Mexico is already doing it, the UK is going to do it. Should the Netherlands slap a tax on sugar too?
‘In the Netherlands we have a ‘polder tradition’. So in 2014, for example, food producers and distributers, such as supermarkets and caterers, agreed to reduce amounts of salt, calories and saturated fats in products. They don’t have that polder culture in the UK, so it is up to the government there to decide: either we do nothing or we pass legislation. What is more, the need is quite a bit greater in England than in the Netherlands. More soft drinks are consumed there and overweight is more prevalent.’
Couldn’t the Netherlands speed up the self-regulation by raising the prospect of a sugar tax?
‘You can’t make an agreement with the branch organizations in good faith on the one hand, and then say: if you don’t reach the targets we are going to impose a tax. That is not part of the Dutch polder process. The food industry is now getting the chance to cut down on salt, fat and sugar levels. If in a few years’ time another minister thinks not enough progress has been made, we can make new agreements, possibly using a tax or legislation as a stick.’
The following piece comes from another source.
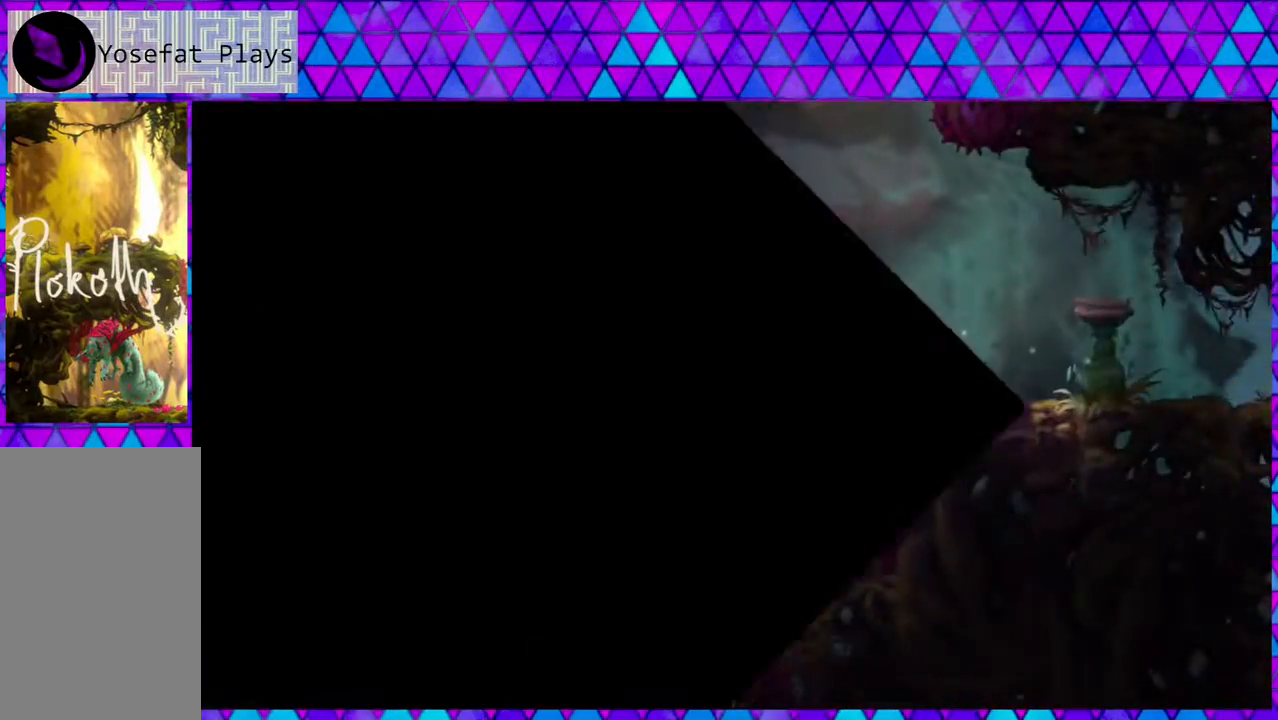
{"buttons": [], "left_stick": "center", "right_stick": "center", "events": [[200, "DPAD_UP", "up"]]}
What do you think of the British tax?
‘I find it interesting that the revenue from the tax is going to be used to promote sport in schools. So taxing “the bad” is directly linked to investing in “the good”. That should be done more often. Taxes on cigarettes or petrol in the Netherlands just disappear into the treasury. It is not clear what is done with the extra money you have to spend on doing something “bad”.